La numero cento è una pecora che stilla boria da ogni ricciolo di lana. Credo abbia il numero cento solo perché è quella con il di dietro più grosso.
Ma io sono la settantadue. Significa che non sono tra le prime quando il gregge si muove, né sono tra le ultime. Sto in mezzo, affogata nella mediocrità assoluta. In realtà non sono nessuno. Sono sfruttata, come le altre: portano via la lana, il latte e anche gli agnellini. Sono un animale. Servo a produrre e basta. Ho lo stesso valore dello steccato dell’ovile.

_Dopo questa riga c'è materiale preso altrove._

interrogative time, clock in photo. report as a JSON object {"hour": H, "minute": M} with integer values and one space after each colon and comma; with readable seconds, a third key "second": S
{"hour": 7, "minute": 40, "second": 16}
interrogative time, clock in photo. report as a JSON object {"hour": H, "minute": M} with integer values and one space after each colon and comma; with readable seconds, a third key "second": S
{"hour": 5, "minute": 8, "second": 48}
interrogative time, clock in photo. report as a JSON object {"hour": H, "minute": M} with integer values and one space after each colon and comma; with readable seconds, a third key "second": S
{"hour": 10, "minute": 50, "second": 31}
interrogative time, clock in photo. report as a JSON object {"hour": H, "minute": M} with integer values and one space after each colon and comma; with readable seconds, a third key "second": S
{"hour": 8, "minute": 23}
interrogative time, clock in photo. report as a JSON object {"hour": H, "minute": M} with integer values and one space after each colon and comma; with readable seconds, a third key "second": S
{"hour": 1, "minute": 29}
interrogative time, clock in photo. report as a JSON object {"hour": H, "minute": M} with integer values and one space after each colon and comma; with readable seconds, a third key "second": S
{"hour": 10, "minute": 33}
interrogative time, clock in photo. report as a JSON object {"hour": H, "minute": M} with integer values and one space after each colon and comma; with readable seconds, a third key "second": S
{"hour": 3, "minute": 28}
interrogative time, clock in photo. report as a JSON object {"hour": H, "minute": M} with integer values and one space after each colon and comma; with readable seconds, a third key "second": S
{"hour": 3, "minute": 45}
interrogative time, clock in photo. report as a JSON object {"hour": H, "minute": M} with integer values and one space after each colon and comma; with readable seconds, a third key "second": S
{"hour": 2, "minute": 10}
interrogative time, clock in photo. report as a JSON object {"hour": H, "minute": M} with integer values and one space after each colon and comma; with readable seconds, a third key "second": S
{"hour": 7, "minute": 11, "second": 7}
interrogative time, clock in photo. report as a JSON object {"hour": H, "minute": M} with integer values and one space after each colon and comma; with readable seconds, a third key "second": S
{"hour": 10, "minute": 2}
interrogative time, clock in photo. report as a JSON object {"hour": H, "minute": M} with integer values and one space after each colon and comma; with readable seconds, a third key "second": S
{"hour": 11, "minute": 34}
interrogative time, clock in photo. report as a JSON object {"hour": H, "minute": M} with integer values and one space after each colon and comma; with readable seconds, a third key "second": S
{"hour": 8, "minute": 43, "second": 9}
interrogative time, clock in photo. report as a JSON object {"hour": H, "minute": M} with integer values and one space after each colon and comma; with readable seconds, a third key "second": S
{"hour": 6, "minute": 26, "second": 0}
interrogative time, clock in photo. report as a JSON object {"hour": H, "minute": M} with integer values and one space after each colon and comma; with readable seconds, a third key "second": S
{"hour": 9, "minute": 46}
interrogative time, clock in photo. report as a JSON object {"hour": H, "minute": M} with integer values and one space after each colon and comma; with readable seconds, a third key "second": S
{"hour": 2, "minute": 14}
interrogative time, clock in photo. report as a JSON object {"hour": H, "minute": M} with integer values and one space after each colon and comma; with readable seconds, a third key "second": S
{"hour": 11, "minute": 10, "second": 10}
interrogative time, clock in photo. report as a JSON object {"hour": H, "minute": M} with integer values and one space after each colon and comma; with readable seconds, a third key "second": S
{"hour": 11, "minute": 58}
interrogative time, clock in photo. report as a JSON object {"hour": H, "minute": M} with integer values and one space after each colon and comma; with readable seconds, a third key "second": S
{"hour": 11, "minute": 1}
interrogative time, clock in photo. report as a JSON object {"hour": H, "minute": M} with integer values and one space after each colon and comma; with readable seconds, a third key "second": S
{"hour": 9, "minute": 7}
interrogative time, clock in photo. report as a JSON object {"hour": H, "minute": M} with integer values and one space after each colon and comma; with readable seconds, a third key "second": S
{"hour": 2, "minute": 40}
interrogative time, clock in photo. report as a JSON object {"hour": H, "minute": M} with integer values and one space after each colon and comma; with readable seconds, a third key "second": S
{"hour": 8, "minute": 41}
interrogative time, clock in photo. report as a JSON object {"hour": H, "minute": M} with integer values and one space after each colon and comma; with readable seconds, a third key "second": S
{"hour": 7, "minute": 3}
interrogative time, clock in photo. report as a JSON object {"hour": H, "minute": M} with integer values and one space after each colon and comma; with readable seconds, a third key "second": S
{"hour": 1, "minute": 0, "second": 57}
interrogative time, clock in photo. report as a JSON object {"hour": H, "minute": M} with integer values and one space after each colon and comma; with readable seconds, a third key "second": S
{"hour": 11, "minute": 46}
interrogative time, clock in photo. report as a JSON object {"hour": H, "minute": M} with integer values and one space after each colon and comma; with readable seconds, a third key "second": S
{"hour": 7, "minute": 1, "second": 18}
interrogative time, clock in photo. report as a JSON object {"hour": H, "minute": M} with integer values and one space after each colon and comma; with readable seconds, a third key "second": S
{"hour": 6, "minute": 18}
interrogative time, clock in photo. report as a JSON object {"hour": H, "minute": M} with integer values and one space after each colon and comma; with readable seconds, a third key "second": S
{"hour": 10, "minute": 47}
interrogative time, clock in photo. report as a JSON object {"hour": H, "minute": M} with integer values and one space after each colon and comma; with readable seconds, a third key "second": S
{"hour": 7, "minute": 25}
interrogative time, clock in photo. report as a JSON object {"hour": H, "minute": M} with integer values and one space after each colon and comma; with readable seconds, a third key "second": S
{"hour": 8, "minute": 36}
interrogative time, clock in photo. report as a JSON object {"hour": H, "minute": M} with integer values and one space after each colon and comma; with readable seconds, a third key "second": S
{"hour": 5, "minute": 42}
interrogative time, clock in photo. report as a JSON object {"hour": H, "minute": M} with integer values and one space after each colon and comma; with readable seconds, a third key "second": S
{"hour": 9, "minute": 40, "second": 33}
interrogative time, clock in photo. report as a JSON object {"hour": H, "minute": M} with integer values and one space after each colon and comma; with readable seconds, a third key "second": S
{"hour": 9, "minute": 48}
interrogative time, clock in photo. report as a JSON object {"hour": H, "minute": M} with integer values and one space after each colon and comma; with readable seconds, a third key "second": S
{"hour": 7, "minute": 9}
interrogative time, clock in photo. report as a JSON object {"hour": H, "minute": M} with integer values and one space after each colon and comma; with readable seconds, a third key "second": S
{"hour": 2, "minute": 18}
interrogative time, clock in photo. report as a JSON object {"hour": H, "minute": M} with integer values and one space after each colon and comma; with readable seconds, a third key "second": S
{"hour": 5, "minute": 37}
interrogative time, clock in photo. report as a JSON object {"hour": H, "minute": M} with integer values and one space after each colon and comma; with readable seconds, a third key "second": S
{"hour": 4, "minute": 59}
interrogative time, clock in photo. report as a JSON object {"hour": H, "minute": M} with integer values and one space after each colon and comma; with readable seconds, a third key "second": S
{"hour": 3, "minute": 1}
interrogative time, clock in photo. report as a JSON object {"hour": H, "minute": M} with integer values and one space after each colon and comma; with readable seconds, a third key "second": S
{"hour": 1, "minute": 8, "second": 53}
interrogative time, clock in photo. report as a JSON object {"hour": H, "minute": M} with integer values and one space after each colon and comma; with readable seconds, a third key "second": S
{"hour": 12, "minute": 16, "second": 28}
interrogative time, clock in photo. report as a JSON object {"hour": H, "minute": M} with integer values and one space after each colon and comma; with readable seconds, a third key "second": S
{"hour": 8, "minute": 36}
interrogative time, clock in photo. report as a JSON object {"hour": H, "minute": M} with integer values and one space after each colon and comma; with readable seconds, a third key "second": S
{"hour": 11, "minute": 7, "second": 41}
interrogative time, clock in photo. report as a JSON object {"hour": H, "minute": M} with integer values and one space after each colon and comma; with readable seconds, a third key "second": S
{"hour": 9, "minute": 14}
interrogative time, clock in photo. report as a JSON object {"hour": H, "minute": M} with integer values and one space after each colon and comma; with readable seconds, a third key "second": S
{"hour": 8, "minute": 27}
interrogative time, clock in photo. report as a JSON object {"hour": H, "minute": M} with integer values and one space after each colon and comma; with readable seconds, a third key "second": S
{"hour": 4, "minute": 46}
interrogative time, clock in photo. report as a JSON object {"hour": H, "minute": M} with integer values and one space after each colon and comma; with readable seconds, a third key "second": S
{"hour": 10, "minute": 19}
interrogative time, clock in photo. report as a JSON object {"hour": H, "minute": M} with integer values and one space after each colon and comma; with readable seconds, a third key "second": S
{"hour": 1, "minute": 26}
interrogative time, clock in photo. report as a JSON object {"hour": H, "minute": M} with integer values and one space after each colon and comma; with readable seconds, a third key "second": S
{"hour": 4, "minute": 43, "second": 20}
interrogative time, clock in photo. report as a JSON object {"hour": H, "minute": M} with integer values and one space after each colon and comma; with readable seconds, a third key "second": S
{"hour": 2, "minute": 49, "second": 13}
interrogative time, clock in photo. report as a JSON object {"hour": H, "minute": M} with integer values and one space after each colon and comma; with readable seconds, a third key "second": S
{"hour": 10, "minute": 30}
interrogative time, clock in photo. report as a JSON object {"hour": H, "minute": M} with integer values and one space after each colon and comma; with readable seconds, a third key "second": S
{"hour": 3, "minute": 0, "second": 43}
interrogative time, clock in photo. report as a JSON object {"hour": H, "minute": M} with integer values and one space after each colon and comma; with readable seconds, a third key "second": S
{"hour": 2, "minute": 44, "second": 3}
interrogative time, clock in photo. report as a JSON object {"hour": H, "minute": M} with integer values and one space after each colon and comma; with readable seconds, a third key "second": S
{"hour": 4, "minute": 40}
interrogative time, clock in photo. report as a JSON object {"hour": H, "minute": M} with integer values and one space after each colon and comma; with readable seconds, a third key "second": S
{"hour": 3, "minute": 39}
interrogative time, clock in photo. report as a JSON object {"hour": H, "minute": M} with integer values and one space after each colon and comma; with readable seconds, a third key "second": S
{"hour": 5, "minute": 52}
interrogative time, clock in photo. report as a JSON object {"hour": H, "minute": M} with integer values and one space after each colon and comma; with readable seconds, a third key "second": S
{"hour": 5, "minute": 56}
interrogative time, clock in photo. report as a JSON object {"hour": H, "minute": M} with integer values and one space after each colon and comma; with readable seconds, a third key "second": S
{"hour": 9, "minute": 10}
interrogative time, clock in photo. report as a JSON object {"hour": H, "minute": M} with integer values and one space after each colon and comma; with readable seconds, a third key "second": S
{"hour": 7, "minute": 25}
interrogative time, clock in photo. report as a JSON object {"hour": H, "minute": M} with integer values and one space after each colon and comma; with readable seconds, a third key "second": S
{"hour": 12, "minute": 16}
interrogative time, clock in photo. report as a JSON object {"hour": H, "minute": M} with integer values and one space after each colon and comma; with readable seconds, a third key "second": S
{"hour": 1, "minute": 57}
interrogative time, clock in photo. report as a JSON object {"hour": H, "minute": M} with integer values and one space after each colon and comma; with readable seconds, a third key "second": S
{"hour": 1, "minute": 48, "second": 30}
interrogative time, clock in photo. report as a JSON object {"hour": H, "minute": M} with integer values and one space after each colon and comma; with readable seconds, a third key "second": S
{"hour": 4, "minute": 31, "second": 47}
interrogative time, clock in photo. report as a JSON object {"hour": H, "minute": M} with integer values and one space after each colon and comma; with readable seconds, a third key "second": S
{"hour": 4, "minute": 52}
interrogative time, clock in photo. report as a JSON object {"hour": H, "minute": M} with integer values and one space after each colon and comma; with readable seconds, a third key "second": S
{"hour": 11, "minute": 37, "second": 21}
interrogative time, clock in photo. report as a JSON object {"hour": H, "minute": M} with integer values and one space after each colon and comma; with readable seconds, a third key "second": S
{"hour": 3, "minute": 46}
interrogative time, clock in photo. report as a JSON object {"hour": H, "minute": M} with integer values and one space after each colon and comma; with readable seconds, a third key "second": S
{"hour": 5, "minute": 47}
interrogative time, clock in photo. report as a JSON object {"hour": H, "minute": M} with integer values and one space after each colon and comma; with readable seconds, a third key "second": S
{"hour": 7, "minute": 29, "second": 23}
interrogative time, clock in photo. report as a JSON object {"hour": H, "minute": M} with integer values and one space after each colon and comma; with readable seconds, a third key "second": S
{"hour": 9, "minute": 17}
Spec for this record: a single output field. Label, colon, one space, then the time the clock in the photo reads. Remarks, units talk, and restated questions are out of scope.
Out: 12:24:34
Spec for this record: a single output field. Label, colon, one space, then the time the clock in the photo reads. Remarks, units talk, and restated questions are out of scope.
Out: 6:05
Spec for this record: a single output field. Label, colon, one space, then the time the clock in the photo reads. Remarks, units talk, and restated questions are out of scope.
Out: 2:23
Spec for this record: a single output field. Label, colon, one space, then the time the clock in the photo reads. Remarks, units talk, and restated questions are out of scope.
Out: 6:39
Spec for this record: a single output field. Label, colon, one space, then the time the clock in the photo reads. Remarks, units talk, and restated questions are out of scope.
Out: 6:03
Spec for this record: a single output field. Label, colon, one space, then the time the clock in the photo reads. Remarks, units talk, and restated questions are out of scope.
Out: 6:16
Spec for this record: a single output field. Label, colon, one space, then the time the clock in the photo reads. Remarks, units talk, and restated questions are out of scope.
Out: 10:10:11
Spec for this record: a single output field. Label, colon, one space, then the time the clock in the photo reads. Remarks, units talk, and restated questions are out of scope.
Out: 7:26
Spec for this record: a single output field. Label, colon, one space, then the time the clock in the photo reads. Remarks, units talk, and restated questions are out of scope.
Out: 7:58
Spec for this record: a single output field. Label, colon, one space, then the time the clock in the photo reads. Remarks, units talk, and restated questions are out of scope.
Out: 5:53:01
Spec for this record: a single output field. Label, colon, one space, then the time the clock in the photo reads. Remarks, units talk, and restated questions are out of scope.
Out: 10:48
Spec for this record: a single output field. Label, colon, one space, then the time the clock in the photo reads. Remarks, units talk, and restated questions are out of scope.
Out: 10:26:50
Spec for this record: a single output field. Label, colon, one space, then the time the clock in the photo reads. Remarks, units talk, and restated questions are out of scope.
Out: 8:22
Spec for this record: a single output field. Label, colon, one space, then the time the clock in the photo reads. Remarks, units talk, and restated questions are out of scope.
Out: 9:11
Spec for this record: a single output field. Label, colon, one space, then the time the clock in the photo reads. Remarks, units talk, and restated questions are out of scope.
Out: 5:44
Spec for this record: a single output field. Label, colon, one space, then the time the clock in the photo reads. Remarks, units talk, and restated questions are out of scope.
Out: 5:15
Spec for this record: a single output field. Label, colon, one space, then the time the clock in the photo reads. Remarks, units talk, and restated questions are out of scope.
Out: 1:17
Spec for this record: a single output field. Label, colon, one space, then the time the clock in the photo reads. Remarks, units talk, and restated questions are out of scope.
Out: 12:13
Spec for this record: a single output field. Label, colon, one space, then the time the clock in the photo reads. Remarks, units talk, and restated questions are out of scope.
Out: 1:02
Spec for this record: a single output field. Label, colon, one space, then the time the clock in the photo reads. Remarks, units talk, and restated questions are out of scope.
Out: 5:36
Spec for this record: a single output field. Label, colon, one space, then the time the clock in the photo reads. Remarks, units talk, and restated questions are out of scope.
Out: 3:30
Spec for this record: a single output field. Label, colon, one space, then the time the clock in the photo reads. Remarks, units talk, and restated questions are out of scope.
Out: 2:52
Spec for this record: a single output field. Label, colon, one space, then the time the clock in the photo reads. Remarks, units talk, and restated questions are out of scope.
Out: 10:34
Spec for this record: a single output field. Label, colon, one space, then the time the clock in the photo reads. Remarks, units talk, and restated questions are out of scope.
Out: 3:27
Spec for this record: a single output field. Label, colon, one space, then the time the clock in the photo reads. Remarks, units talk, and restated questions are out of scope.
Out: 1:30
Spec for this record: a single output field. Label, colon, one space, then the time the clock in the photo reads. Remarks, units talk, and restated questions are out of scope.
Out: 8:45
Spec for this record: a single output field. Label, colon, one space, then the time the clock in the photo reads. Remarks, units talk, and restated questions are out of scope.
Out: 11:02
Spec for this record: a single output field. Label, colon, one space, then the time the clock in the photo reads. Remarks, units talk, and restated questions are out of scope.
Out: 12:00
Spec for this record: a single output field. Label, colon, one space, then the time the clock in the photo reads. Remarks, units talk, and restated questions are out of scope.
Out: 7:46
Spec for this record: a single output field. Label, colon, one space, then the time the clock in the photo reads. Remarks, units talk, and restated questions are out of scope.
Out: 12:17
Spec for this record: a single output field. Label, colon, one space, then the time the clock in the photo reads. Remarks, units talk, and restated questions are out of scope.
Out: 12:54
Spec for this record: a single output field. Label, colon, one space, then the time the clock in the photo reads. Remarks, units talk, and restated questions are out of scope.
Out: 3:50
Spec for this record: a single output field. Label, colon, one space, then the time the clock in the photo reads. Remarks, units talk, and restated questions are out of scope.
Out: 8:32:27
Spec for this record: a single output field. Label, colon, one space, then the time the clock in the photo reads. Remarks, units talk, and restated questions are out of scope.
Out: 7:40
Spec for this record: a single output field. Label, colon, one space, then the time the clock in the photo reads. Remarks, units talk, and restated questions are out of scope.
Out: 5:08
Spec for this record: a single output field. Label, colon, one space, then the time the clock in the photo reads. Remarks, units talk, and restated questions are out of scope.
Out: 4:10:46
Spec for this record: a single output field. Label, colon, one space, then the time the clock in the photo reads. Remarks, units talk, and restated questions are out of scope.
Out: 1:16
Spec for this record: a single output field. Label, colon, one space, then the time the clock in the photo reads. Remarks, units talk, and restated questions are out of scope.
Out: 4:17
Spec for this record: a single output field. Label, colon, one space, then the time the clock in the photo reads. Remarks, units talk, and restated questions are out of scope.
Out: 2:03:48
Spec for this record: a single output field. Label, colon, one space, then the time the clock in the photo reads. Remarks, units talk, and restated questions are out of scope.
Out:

Nessuno si accorge davvero di me. Per questo ho deciso di sparire. Me ne sono andata di notte. Prima che il pastore se ne rendesse conto, ero lontana.
In quei primi momenti ero ubriaca di felicità. Saltellavo tra le rocce, mangiavo solo l’erba più tenera, dove volevo e quando volevo. Bevevo ai ruscelli quando mi pareva, riposavo all’ombra quando ne avevo voglia. Lana, latte, agnellini tutto sarebbe stato mio. Io esistevo finalmente!
Per due notti solo le stelle hanno vegliato il mio sonno. Che bisogno c’è di un pastore?
Ma questa sera l’ho sentito. Ho sentito la sua presenza, il suo odore, il tonfo felpato dei suoi passi. Il lupo è qui vicino.
Mi sono rannicchiata tra questi due massi. Non riuscirei a scappare. Non so correre. Gli occhi del lupo brillano più delle stelle e la sua lingua fiammeggia fra le zanne scintillanti. Tra poco sarà finita.
Ma….. Due mani callose mi strappano al mio miserabile rifugio, due grosse mani d’uomo che conosco bene. Il pastore è venuto! E’ venuto proprio per me!
“Finalmente ti ho trovata! Torniamo a casa: Mi sei mancata “Settantadue”.